SOUTH KINGSTOWN — Glen Cottrell talks to one of his cows, Connie, calling her goofy for sticking her tongue out. Each of his cows has a name. There’s Jingle, Terrific, Allison and Seven (named for the “7” marking on her head) to name a few.
“I have always enjoyed farming,” Cottrell said, explaining his choice to stay at his family’s 73-acre farm in West Kingston. The Cottrells are the third owners of the historic property, which dates back to the 1800s. The family purchased the land in 1990; Glen and his brother, Matt, are the fourth generation of Cottrells to run the farm.
Last week, the state Department of Environmental Management announced the Cottrell Homestead was named Rhode Island’s 2015 Outstanding Dairy Farm of the Year by the Rhode Island Green Pastures Committee. The committee chose the Cottrell Homestead because of its outstanding relationship with the community, its active involvement with the future viability of dairy farming in Rhode Island, and its continuing efforts to implement best management practices, a DEM news release said.
The Cottrell Homestead won the award, in part, because of a new calf barn that replaced the original, dilapidated one. The roomy area with sectioned off areas keeps the animals healthier, Cottrell said.

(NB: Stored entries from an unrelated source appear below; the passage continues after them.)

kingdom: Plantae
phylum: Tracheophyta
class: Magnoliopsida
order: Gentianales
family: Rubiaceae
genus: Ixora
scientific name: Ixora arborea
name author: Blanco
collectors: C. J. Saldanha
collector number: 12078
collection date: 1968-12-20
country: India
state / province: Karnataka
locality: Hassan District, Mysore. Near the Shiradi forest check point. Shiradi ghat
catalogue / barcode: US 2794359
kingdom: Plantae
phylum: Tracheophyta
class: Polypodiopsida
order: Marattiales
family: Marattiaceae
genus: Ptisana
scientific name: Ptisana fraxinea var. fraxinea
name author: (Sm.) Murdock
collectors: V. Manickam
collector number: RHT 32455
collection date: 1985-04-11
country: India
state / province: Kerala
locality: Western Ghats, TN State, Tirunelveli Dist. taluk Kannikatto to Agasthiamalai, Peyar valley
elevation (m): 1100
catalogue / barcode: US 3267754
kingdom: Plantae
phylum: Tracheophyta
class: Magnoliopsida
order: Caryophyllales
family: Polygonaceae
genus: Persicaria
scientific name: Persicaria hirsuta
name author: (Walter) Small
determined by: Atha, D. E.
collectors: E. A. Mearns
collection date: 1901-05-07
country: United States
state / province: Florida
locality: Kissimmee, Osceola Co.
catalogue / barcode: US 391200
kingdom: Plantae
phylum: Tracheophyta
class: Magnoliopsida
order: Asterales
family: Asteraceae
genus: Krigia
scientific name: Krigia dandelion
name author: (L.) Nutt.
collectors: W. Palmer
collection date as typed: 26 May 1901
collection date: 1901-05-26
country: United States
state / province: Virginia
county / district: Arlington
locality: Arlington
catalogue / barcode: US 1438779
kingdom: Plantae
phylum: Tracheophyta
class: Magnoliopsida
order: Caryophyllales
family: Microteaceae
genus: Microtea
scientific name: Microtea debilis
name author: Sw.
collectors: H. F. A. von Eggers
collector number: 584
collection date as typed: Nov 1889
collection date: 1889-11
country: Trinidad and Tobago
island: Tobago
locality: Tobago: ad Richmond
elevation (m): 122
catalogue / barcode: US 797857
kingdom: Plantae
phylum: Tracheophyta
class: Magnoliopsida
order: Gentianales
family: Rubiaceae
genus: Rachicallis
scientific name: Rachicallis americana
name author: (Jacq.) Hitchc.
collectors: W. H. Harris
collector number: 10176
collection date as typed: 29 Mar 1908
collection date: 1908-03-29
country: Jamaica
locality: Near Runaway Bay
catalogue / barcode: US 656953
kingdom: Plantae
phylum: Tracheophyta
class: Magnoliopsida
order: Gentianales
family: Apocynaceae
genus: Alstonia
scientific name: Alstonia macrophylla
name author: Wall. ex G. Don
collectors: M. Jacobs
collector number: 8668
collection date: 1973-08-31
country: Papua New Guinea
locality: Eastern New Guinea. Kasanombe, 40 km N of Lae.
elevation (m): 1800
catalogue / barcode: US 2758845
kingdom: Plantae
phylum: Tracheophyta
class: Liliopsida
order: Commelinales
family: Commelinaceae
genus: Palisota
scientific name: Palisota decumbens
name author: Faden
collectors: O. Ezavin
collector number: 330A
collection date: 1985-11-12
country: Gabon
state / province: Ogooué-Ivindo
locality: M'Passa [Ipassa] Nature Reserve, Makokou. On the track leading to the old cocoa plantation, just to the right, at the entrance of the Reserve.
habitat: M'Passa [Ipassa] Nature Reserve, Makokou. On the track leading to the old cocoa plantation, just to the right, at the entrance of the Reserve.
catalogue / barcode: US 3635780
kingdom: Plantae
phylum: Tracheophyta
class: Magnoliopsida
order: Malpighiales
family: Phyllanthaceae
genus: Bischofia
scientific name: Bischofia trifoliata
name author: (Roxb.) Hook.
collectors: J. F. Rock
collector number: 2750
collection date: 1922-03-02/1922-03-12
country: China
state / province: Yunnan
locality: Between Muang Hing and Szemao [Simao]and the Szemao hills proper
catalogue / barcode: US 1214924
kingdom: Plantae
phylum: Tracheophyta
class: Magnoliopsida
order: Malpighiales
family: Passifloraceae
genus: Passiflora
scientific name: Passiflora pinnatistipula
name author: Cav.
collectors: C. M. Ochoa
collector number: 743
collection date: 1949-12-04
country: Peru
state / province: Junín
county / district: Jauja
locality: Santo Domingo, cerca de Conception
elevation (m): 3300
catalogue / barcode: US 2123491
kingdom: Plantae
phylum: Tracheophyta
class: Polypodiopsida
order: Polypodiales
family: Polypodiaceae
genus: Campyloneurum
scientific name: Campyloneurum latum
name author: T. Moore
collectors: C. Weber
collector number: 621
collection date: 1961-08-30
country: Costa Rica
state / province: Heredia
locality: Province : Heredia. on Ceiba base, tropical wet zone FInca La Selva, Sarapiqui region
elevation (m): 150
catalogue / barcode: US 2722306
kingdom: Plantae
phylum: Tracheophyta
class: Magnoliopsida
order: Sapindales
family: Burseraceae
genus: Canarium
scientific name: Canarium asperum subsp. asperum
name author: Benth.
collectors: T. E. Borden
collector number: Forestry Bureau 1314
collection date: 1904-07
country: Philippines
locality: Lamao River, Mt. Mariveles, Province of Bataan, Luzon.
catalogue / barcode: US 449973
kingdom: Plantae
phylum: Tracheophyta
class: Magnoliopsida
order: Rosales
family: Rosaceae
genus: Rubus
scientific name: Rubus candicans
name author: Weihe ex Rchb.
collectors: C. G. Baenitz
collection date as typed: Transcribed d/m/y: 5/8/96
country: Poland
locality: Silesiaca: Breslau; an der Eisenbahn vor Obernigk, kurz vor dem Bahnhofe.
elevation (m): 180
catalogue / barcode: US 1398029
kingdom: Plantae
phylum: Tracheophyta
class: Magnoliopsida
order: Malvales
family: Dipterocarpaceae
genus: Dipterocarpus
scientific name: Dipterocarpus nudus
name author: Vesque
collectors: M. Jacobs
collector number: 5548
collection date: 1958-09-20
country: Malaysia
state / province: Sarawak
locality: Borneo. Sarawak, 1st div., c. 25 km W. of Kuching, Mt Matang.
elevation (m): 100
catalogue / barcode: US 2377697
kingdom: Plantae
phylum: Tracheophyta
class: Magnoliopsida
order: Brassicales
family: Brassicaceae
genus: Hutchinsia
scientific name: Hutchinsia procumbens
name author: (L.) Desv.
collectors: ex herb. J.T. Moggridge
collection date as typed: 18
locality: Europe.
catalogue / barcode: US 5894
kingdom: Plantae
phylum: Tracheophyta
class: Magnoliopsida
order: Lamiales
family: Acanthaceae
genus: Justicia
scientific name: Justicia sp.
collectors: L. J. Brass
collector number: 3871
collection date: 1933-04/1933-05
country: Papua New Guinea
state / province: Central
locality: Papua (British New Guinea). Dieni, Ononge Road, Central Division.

“The historic Cottrell Homestead in West Kingston is one of Rhode Island’s finest dairy farms and we are pleased that it has been selected for this special award,” DEM Director Janet Coit said in a news release. “The success enjoyed by the Cottrell family and other dairy farmers who produce local milk products is helping to protect and preserve hundreds of acres of farmland that will support continued agricultural endeavors for this and future generations to enjoy.”
The farm is part of the Rhode Island Dairy Farms Cooperative that began in 2004, kick-started with a $125,000 loan and additional funding. The cooperative markets the milk, cream, butter and cheese, which is free of artificial growth hormones, under the “Rhody Fresh” label. The Cottrells owe their continued success to Rhody Fresh, although for them, making a profit still isn’t easy, Cottrell said, as the price the farmers receive for milk is at a low, while the price of milk in stores sold to consumers remains high.
The Cottrells have about 54 cows of three breeds, Ayrshires, Holsteins and Jerseys. The farm produces about 2,800 pounds of milk per day. Calves are bred when they are about 2 years old, and can then begin producing milk.
“When I first started helping out my father in 1970, we had a milk tank, before we had a pipeline, and we had to carry the milk buckets,” Cottrell recollected. “It wasn’t too bad at first, until you got down to the other end – at 11 years old, you were carrying 35-pound buckets, with milk slapping all over you. And then you had to get to the tank and lift the milk up into the strainer.”
In 1975, a pipeline was added, allowing the milk to run directly from the cows’ udders through the pipeline into the strainer – no more heavy bucket lifting. But that doesn’t mean the work is easy. Most of the work is done by the two brothers, their father, Oliver, one worker and a few helpers here and there.
“There’s feeding, cleaning, milking, cropping, chopping grass, planting corn,” Cottrell said. “We milk the cows twice a day, at 8 in the morning and in the evening at 5:30. We milk every day, including Christmas and New Year’s. There’s no such thing as a holiday.”
The Cottrell family also grows corn, hay and vegetables to sell at their farm stand. “To all my fans: Corn will be here in just a little bit longer!” Cottrell said with a laugh.